To achieve our goal of elevating cancer research and therapeutics to new heights, The Mark Foundation for Cancer Research supports collaboration among a variety of disciplines and areas of expertise. To that end, The Mark Foundation Centers have been established at leading cancer research institutions around the world to fund dynamic teams of investigators who are pooling their capabilities, knowledge, and energies, where data generated are shared to amplify discovery around a central idea.
One such Center is The Mark Foundation Center for Immunotherapy, Immune Signaling, and Radiation at the University of Pennsylvania, directed by Andy Minn, MD, PhD. This Center, which converges expertise in cancer immunology, immune signaling pathways, and radiation oncology, is poised to bring novel combination therapies to the clinic. “Immunotherapies are a game changer,” says Minn. In particular, he says, the Center focuses on CAR T-cell therapy, interferon pathways, and radiation therapy.
The revolutionary chimeric antigen receptor (CAR) T-cell therapy, a type of immunotherapy pioneered by Carl June, a member of The Mark Foundation Center, is a way to get T cells to fight cancer by engineering them in the lab to attack specific cancer cells. The therapy was FDA-approved in 2017 following the successful treatment of a young pediatric leukemia patient named Emily Whitehead. While CAR T-cell therapy has generated successful results for patients with certain blood cancers, it is still being studied in solid tumors. The Mark Foundation Center’s vision to advance the field of immunotherapy is underscored by efforts to engineer new CAR T-cells that will enhance immune signaling pathways in tumors.
In addition to CAR T-cell therapy, a patient’s own immune system can be stimulated to fight cancer itself. In 1986, the first cancer immunotherapy, interferon alpha, was approved by the FDA. It was shown to boost the immune system and since then, interferons have become a therapeutic option for several types of cancer. Paradoxically, Minn’s group has discovered an opposing mechanism of action – that interferon signaling can also be co-opted by cancer cells to their advantage against immunotherapies. “When research is at a potential inflection point, where you have some data but not consensus in the field, it can be particularly hard to push forward,” he explains. “The Mark Foundation sees opportunities in exploratory research, and their confidence in people, especially at early stages of a project, differentiates them from traditional funding agencies, where you may need years to build a convincing argument.”
As Director of The Mark Foundation Center, Minn ensures that an emphasis on collaboration permeates throughout the team.
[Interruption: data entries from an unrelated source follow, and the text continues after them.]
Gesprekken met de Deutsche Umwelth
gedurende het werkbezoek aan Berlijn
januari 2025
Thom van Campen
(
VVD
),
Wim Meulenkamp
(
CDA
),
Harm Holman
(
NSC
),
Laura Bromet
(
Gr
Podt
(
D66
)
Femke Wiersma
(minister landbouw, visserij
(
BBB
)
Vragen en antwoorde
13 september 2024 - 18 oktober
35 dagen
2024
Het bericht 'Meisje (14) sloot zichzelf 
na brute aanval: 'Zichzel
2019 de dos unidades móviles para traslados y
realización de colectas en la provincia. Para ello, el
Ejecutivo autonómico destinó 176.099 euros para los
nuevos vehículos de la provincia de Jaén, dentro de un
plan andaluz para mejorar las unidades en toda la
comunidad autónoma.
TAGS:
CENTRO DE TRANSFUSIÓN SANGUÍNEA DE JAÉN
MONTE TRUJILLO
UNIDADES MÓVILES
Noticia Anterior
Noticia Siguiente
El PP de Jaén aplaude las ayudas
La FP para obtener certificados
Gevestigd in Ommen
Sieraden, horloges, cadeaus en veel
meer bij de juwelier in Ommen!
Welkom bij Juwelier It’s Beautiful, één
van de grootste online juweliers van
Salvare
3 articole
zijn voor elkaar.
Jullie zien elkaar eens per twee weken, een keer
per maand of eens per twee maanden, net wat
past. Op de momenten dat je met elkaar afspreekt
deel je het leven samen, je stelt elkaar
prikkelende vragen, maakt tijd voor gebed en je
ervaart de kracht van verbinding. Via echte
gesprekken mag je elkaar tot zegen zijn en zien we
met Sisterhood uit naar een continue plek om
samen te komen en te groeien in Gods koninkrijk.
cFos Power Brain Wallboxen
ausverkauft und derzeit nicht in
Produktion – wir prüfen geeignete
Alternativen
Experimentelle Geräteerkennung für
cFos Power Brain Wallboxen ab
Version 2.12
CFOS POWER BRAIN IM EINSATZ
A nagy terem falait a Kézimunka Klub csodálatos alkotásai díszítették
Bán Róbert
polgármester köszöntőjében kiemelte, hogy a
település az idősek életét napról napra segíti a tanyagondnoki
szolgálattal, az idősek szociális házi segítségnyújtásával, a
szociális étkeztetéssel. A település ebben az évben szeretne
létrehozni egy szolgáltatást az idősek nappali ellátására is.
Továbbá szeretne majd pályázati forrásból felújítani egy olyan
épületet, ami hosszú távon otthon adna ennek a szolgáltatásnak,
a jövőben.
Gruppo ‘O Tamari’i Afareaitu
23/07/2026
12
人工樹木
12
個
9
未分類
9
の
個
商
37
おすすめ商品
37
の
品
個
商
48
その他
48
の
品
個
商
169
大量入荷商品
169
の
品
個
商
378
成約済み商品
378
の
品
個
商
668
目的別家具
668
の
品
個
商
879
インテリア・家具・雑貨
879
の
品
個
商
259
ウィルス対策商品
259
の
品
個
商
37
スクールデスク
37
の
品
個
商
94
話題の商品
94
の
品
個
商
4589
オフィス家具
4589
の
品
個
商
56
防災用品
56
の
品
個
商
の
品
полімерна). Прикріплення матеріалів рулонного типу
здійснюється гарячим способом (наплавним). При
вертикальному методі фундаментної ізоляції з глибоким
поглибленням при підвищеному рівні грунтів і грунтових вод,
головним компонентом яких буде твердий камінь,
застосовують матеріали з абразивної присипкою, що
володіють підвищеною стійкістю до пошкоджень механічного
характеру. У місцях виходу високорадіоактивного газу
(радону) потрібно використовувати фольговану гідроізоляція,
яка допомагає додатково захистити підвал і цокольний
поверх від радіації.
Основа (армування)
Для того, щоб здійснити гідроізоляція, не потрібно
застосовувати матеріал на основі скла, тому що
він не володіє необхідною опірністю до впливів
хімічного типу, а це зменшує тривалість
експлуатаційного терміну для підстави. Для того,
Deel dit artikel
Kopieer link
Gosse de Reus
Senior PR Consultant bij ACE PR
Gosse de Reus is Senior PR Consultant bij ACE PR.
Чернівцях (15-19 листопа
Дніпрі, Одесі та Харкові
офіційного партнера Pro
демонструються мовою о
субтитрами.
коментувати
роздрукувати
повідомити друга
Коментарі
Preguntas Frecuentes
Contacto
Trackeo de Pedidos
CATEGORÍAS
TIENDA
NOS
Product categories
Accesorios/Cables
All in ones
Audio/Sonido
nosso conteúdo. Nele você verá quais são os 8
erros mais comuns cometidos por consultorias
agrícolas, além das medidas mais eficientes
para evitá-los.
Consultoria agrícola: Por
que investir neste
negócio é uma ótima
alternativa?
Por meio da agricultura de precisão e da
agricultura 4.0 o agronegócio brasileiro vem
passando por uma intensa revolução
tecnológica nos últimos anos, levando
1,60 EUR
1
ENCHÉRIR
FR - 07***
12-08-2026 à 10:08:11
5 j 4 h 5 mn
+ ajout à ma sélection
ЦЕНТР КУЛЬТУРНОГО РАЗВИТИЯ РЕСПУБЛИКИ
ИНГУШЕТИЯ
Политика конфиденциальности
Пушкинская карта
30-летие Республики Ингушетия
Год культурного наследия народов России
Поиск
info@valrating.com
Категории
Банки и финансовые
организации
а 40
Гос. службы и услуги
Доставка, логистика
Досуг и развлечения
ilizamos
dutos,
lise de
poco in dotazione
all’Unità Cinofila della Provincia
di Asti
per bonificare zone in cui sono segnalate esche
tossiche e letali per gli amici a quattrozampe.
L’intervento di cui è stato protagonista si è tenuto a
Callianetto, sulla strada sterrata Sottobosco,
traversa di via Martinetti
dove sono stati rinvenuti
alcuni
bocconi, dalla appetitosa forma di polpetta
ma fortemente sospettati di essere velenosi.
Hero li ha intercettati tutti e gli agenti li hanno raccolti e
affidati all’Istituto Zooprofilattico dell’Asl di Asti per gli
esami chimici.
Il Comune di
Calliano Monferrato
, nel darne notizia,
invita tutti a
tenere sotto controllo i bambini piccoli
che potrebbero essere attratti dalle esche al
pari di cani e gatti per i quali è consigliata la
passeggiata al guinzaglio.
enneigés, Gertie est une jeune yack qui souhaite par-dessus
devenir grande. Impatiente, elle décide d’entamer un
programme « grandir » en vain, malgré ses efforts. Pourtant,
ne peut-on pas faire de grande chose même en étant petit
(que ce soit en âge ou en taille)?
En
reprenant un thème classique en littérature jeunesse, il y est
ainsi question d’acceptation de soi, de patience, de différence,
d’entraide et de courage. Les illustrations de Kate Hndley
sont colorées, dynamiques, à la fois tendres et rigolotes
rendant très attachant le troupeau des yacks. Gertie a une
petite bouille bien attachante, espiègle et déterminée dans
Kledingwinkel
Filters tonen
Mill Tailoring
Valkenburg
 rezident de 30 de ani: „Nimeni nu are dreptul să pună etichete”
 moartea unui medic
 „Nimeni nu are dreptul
The key ingredient is having great trainees and research scientists who truly drive team science, “boots on the ground” as he terms it.
Minn is no stranger to collaboration. “I’ll never squander an opportunity to explore,” he says firmly, and recounts that his path has often been fortuitous because of this. As a college student he fell in love with immunology because of an inspiring teacher – a professor who was the director of the physician-scientist training program. When he told Andy about the opportunity it was late in the application process, so Andy applied to only one program. Fortunately, he was admitted, went on to obtain his PhD in immunology, and became a radiation oncologist by clinical training.
Some years later, as a practicing radiation oncologist, Andy met a colleague in the elevator who sparked thoughts around combining radiotherapy with immunotherapy, bringing Andy’s love of immunology research back to the forefront.
Because of this brief chat and ensuing collaboration, a novel radiotherapy called FLASH radiation therapy (FLASH-RT) is now a focal point of the Center’s research. FLASH-RT delivers ultra-high doses of radiation in a very short amount of time, typically less than a second, compared to conventional dose-rate radiotherapy treatments that normally take place over several weeks. For unknown reasons, dramatically concentrating the radiation with FLASH-RT effectively eradicates tumors yet results in less toxicity to healthy tissue. Researchers in the Center are exploring these unusual properties of FLASH-RT and how they might relate to immune signaling pathways.
“This is what collaboration is all about,” says Minn, grinning. “People empowering you to get out of your comfort zone.” He adds, “This insight through casual encounters and having the patience to find connections – this is where the really impactful discoveries and advancements come from.”
The vision of The Mark Foundation Center for Immunotherapy, Immune Signaling, and Radiation involves science that spans multiple fields, converges fields that didn’t previously have connections, and includes the breadth of bench to bedside. Research from the Center has already resulted in several high-impact collaborative publications and is providing a compelling preclinical portfolio to move forward with clinical trials. It has also spun out a startup company.
Support from The Mark Foundation has also helped secure a substantial Program Project Grant from the NIH. “There’s definitely an increasing recognition of the importance of what we’re studying,” says Minn. “And that’s critical, because now we’re seeing more labs put forth their own efforts, and collectively we can progress much more rapidly.”